Are you sure they are access noises rather than a loud clicking and whirring? If it sounds more like the latter and it's a Lacie, there's a good chances the PSU is going west. The drives often work fine liberated of their old enclosures if the unit does actually appear to die. You could get a new PSU but a bare enclosure and interface is 9/10 times cheaper.
However, some drives are a bit fussy about the USB cable and can make the same head retract/extend noises as when they fail to get reliable connection, even when the drive is powered separately. Is it a long cable? If so, swap it for a much shorter one and see if it still happens. I've got a Seagate external USB that does this.
The 'death rattle' in these cases is quite distinctive so if the noise isn't a relatively slow set of click, click, whirr, click noises, you can rule this piece of remote-control advice out.
I will, however, probably not go near Lacie drives again. They used to be really good but I've had several go bad in recent years - and it's always been the controller or the PSU that failed not the actual drive.

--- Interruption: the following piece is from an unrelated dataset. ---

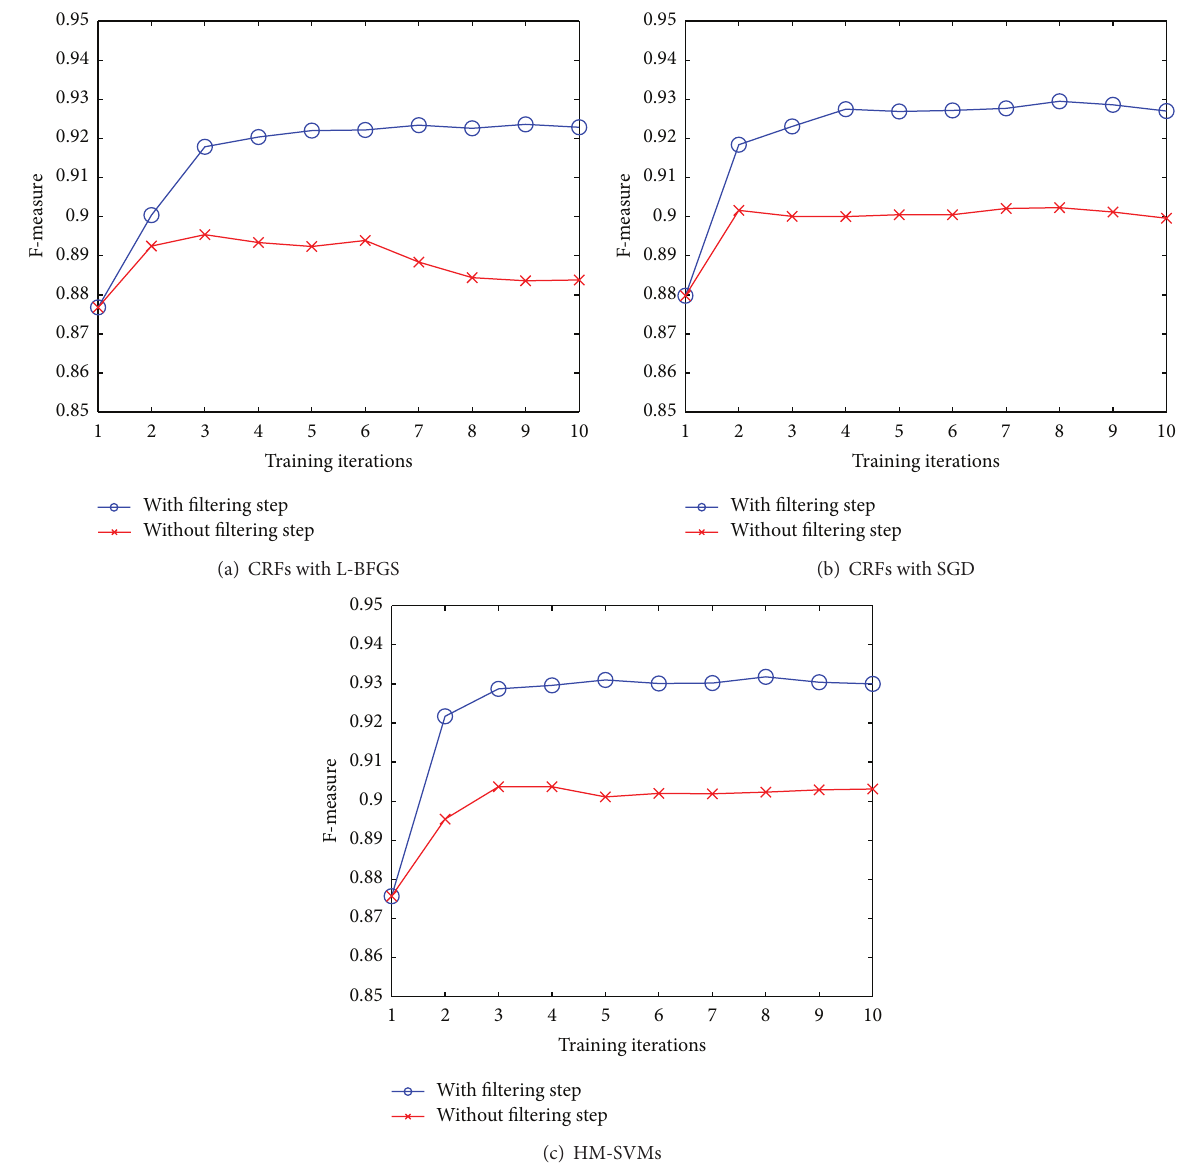
Figure 5: Comparisons of performance with or without the filtering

External Hard Drive Accesses Like Crazy... Even When Not Attached to a Computer!
- KVRAF
- Topic Starter
- 6113 posts since 7 Jan, 2005 from Corporate States of America
Guys, this thing IS a backup! And now that my PC died, leaving me with two bare hard drives, this freaky external LaCie is acting as a data drive till I can host the master in something. In fact both drives on this machine are redundant backups for the main homeless data drive. "Timing is the suck."
As for SMART, does that work through FireWire? I thought that needed to be internal SATA/IDE.
As for SMART, does that work through FireWire? I thought that needed to be internal SATA/IDE.